## SELECTED EXCERPT
[Start of Attachment]

Now all we need to do to load in the data is to construct an `SSData` object:

In [None]:
ds = SSData("ssData.fasta")

So you could simply just loop through the dataset and pull out every data point for training, but this is insufficient for most real ML applications.  For most training schemes, you need to at least shuffle and batch the data.  Thankfully, PyTorch offers a tool called the **DataLoader** which will handle these tasks for you; all you have to do is iterate through the dataloader instead of the dataset.

In [None]:
from torch.utils.data import DataLoader

#Pro tip: if you're going to be using the GPU, pin_memory=True in the DataLoader can make things more efficient
dl = DataLoader(ds, shuffle=True, batch_size=64)

## 3. Defining the Network
Ok, now that we've got all our data, we're ready to train! Or... maybe not because there's still no network to train.  Let's fix that by defining another class which defines the neural network.  This class will have a constructor, which defines the architecture, and a "forward" function which describes the flow of the input through the network to its eventual output.  Most of the definitions here are facilitated by the `torch.nn` module, which has predefined layers, functions, etc. for most generic NN applications.  Here we define a simple fully connected neural network with one hidden layer:

In [None]:
import torch.nn as nn

class FCNN(nn.Module):
    def __init__(self, hiddenNodes=10):
        super().__init__()
        
        #nn.Sequential lets you define a module of actions rather than calling them one by one
        self.fcnn = nn.Sequential(
            nn.Linear(300, hiddenNodes), #Input vector to hidden layer connections
            nn.ReLU(), #Hidden layer activation
            nn.Linear(hiddenNodes, 3), #Hidden layer to output layer connections
            nn.Sigmoid() #Output layer activation
        )

[End of Attachment]

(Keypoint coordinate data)
[Start of Attachment]

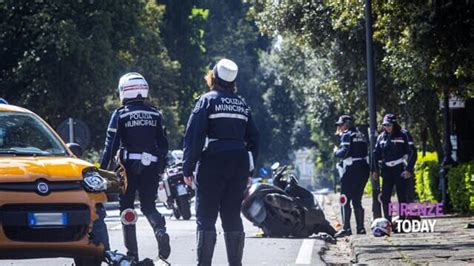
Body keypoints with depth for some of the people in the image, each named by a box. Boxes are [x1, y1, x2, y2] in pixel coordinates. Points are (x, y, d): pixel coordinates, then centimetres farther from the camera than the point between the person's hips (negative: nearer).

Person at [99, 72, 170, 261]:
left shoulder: (120, 115, -3)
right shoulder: (155, 114, 9)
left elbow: (111, 146, -7)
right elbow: (163, 145, 10)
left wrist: (102, 170, -2)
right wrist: (160, 168, 20)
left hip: (129, 166, -3)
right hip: (151, 166, 3)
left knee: (127, 207, 6)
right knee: (148, 205, 12)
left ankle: (132, 253, 2)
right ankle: (160, 230, -20)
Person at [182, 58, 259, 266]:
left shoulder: (207, 101, -3)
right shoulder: (242, 105, 14)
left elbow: (193, 136, -9)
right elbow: (253, 139, 16)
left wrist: (188, 168, -8)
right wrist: (248, 170, 19)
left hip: (212, 165, -5)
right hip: (239, 163, 5)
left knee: (206, 218, -2)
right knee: (233, 216, 9)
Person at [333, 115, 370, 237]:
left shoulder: (347, 135, -8)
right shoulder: (361, 135, 17)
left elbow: (344, 152, -19)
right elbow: (364, 152, 13)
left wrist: (336, 152, 1)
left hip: (351, 171, -8)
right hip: (363, 169, 8)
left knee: (345, 200, -5)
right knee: (357, 200, 14)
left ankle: (346, 228, -11)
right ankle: (360, 228, 13)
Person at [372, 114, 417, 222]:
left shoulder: (403, 135, -4)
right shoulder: (381, 137, 11)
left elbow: (412, 152, -7)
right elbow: (376, 154, 17)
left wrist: (409, 169, -14)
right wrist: (375, 170, 10)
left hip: (400, 171, -5)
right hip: (387, 171, 5)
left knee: (402, 197, -3)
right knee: (385, 197, 1)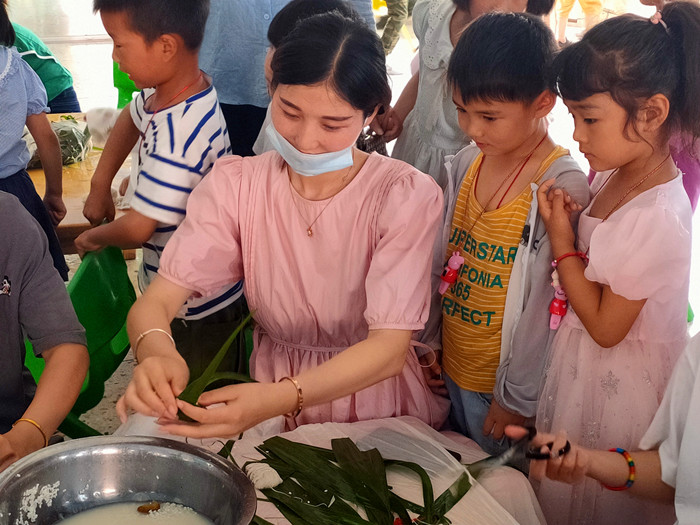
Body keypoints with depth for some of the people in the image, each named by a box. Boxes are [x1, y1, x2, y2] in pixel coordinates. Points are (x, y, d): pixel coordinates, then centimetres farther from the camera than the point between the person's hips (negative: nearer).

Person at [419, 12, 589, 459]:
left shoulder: (563, 188, -22)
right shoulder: (468, 163, -2)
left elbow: (548, 307, -20)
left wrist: (517, 399, -14)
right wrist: (429, 341, 11)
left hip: (504, 384, -6)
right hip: (452, 365, 6)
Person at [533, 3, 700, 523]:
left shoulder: (658, 220, -30)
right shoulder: (614, 173, -5)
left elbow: (606, 326, -21)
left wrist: (561, 239, -19)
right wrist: (565, 220, -9)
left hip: (618, 379, -8)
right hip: (579, 362, 8)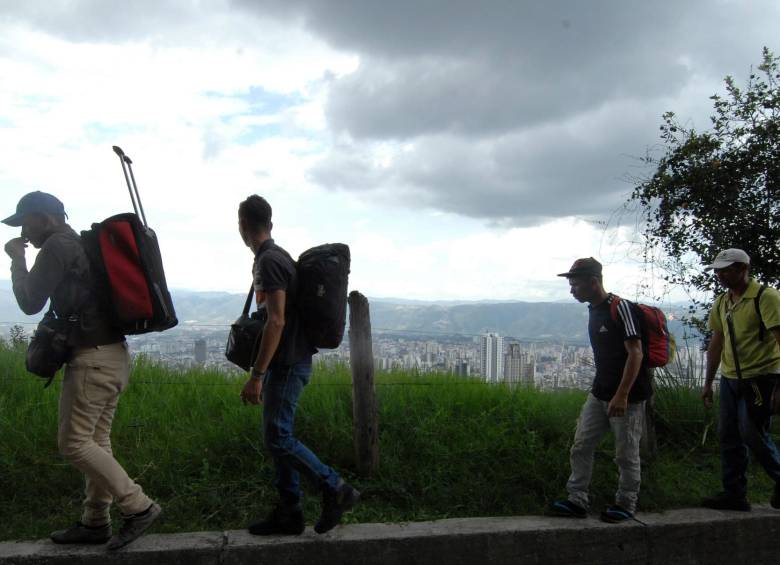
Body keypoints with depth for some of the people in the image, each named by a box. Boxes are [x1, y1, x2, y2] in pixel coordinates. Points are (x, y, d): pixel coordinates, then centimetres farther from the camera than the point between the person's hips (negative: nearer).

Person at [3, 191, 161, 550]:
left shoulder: (57, 246, -10)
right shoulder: (82, 243, 19)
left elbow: (30, 302, -7)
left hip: (93, 359, -10)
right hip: (112, 355, 10)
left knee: (73, 443, -3)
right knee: (96, 441, 13)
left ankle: (138, 507, -1)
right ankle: (95, 523, 21)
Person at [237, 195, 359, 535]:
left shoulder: (269, 261, -16)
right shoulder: (277, 257, 14)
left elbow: (276, 321, -24)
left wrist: (256, 375, -25)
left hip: (287, 363, -10)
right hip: (287, 362, 10)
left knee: (277, 439, -6)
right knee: (278, 437, 11)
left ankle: (335, 489, 4)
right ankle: (288, 513, 18)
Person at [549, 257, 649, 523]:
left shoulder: (620, 308, -16)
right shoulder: (594, 311, 10)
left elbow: (635, 353, -20)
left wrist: (622, 395, -24)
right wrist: (600, 388, 19)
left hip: (627, 397, -8)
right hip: (599, 394, 8)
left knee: (626, 455, 5)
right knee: (580, 447, 7)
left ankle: (626, 505, 21)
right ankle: (577, 501, 16)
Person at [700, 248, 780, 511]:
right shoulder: (721, 303, 10)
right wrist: (708, 383, 16)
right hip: (730, 378, 7)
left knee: (753, 434, -5)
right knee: (729, 437, 8)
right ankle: (734, 494, 18)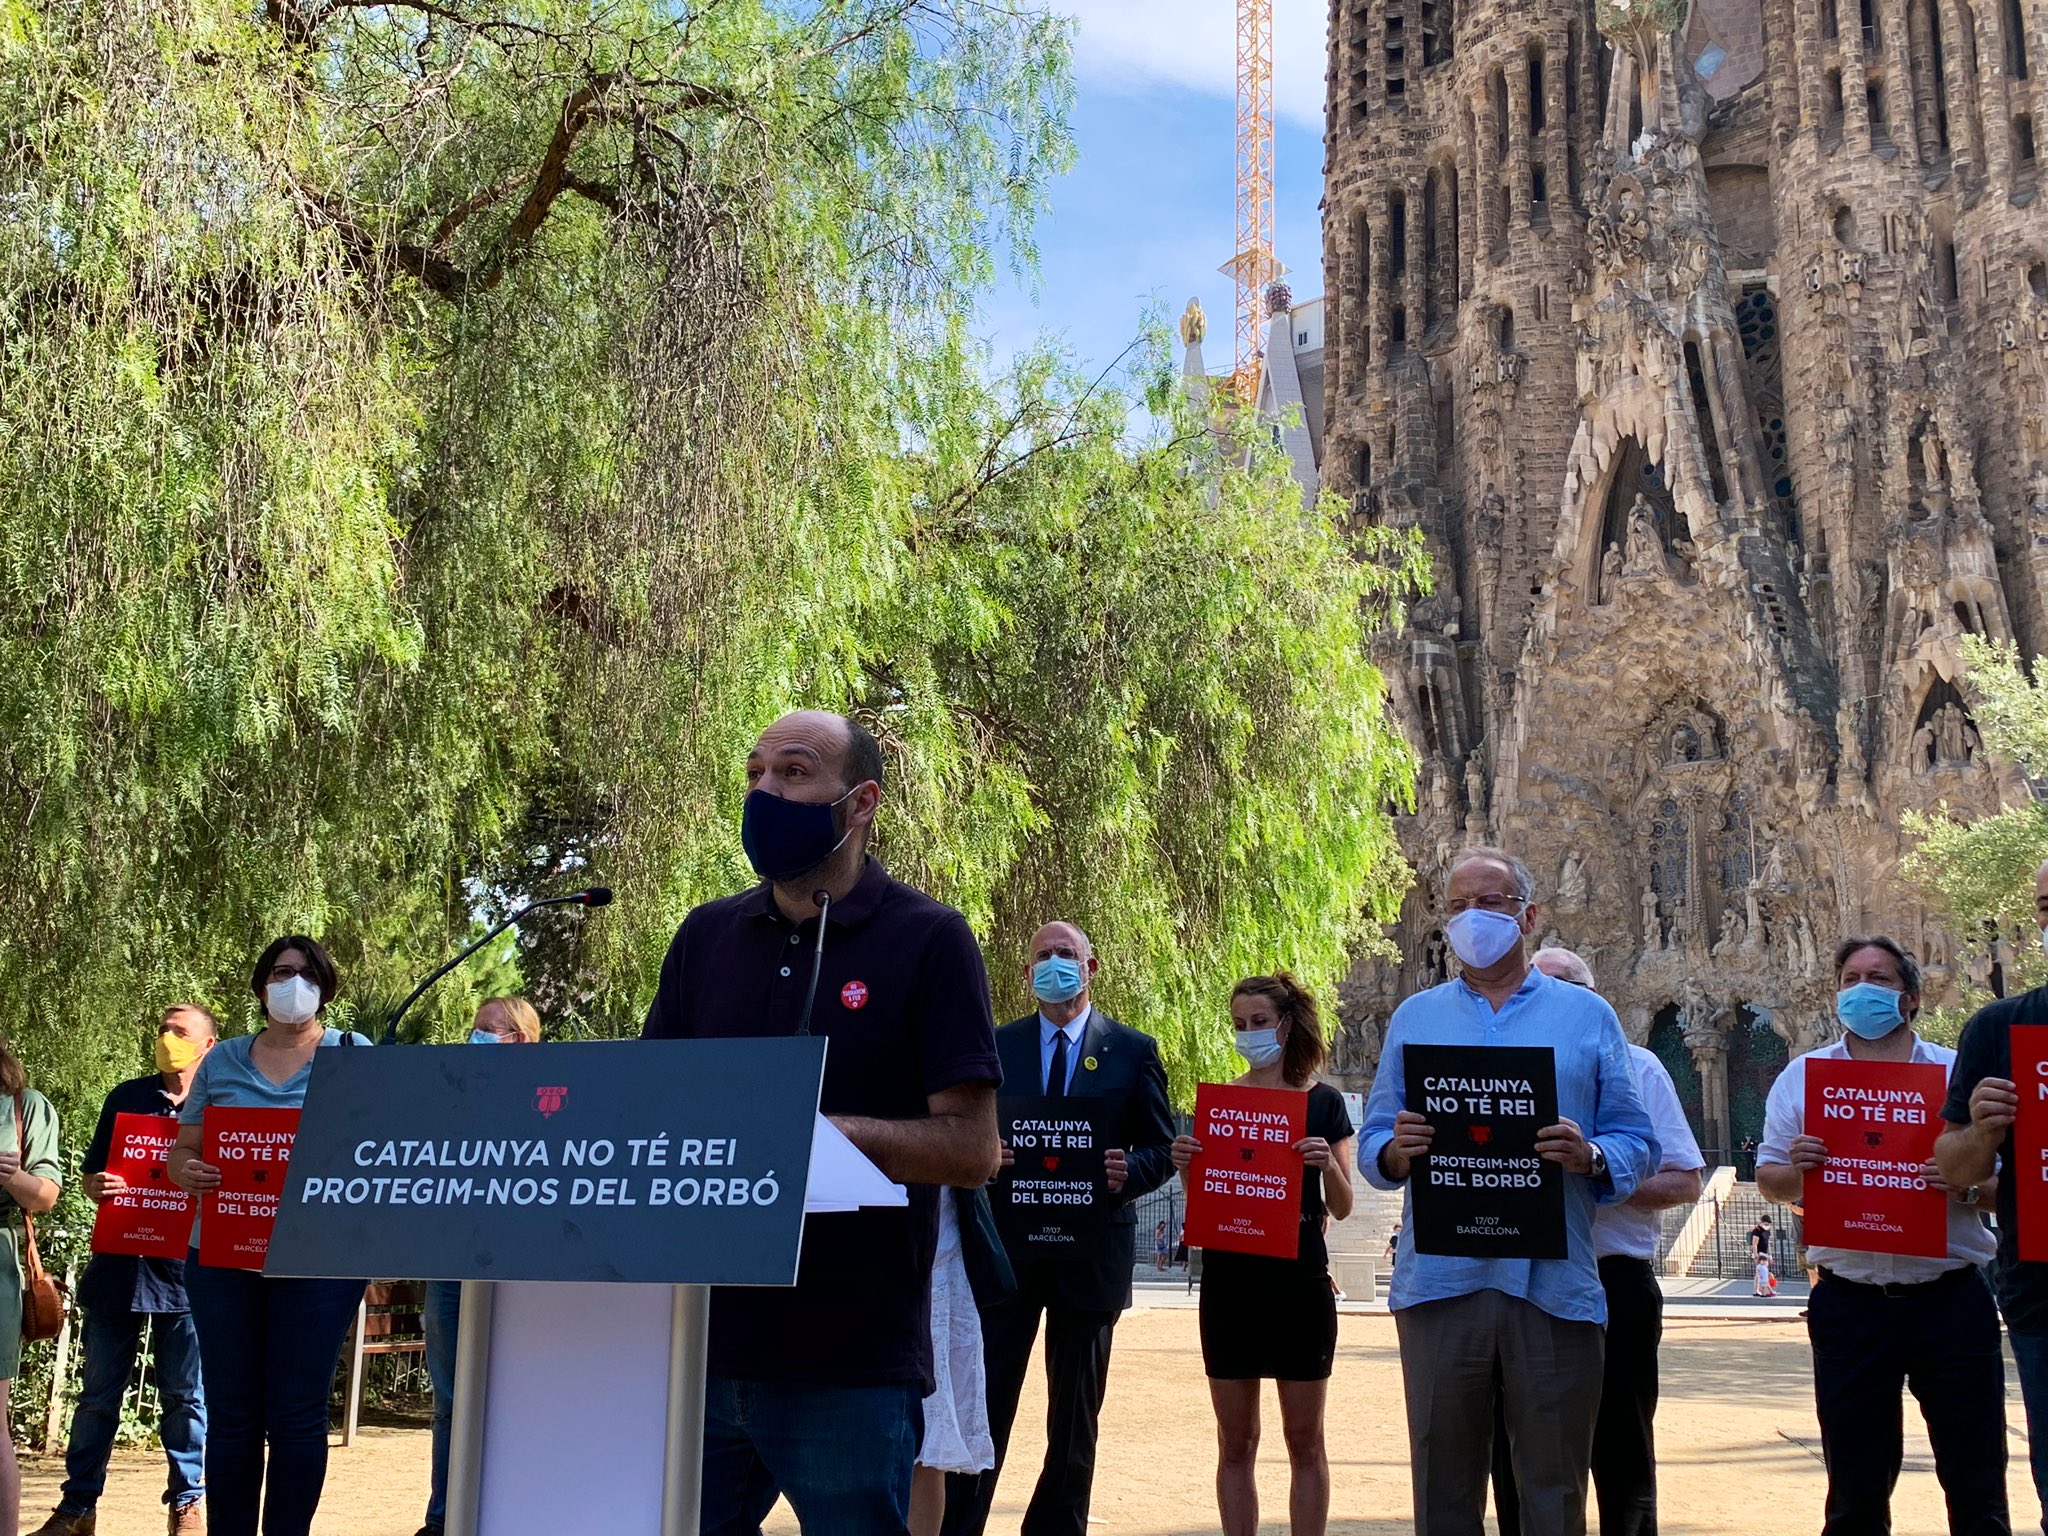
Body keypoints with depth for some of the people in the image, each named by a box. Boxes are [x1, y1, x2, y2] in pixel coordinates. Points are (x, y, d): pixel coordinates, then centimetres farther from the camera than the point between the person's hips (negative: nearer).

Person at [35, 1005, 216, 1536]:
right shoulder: (127, 1097, 11)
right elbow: (90, 1175, 14)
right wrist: (98, 1187, -10)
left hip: (185, 1269, -2)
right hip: (117, 1266, 2)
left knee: (185, 1396, 4)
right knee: (98, 1392, 7)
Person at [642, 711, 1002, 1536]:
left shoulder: (928, 940, -4)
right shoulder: (706, 935, 10)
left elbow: (973, 1148, -8)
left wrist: (831, 1133, -23)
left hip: (850, 1366, -4)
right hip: (700, 1347, 4)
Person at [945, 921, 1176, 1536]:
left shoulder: (1133, 1050, 4)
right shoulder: (997, 1045, 8)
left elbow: (1164, 1150, 4)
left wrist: (1128, 1173, -17)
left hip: (1092, 1250, 0)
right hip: (1006, 1248, 0)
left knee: (1075, 1414, 8)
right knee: (984, 1402, -3)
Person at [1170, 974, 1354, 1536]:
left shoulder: (1323, 1103, 3)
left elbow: (1342, 1207, 2)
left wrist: (1328, 1163, -17)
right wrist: (1186, 1166, -10)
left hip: (1299, 1281, -2)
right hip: (1229, 1280, 2)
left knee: (1305, 1440, 3)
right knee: (1235, 1442, 5)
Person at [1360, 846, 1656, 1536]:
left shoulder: (1587, 1015, 11)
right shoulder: (1414, 1018, 15)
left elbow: (1636, 1144, 7)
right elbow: (1373, 1145, 12)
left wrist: (1590, 1157, -14)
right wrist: (1396, 1152, -11)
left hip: (1555, 1284, -1)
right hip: (1440, 1279, 1)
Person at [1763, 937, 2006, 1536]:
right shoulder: (1802, 1076, 8)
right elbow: (1769, 1179, 9)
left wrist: (1969, 1190, -17)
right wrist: (1794, 1170, -13)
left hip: (1950, 1300, -1)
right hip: (1849, 1304, 1)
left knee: (1976, 1478, 4)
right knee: (1855, 1486, 8)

[End of Attachment]

## YOUR TASKS
1. In the PyTorch tutorial excerpt, what does the "forward" function of the network class describe?
2. Summarize the PyTorch tutorial excerpt in two sentences.
3. Please carry the PyTorch tutorial excerpt forward from the point where it stops.
The rows are not used in any of this work.

## LIST OF ANSWERS
1. It describes the flow of the input through the network to its eventual output.

2. The data is loaded by constructing an SSData object and then passed to PyTorch's DataLoader, which shuffles it and batches it in groups of 64. Next, a network class called FCNN is defined with the torch.nn module as a simple fully connected neural network with one hidden layer.

3.
        
    def forward(self, x):
        #DON'T flatten the first (0 index) dimension; that's the batch dimension
        x = torch.flatten(x, start_dim=1)
        x = self.fcnn(x)
        return x
      

Clearly there's way more to writing complicated neural network architectures than what's presented here (normalizations, convolutions, dropout, pooling, etc.), but all of them have implementations in `torch.nn` that are easy to snap together in a framework such as this.  The most complicated thing about building a network usually ends up being ensuring that the dimensions agree between layers as opposed to actually implementing the layers themselves.  Here's a more deep learning-based network (i.e., CNN) example just to show off what `torch.nn` can do:

In [None]:
class CNN(nn.Module):
    def __init__(self):
        super().__init__()
        
        #nn.Sequential lets you define a module of actions rather than calling them one by one
        self.conv1 = nn.Sequential(
            nn.Conv1d(20,8,3),
            nn.BatchNorm1d(8),
            nn.ReLU()
        )
        self.conv2 = nn.Sequential(
            nn.Conv1d(8,2,3),
            nn.BatchNorm1d(2),
            nn.ReLU(),
            nn.AdaptiveMaxPool1d(8)
        )
        self.fcnn = nn.Sequential(
            nn.Dropout(),
            nn.Linear(16, 4),
            nn.ReLU(), 
            nn.Linear(4, 3),
            nn.Sigmoid()
        )
        
    def forward(self, x): 
        x = torch.transpose(x, 1, 2) #Conv1d wants channels as the middle dimension
        x = self.conv1(x)
        x = self.conv2(x)
        x = torch.flatten(x, start_dim=1)
        x = self.fcnn(x)
        return x

## 4. Training the network!
Now we're finally ready to train the network.  Let's first start by instantiating an object of the network defined above.

In [None]:
net = FCNN()
if torch.cuda.is_available():
    net = net.to("cuda")

Next, we need to select the loss function and optimizer.  Both of these will be pre-defined in PyTorch.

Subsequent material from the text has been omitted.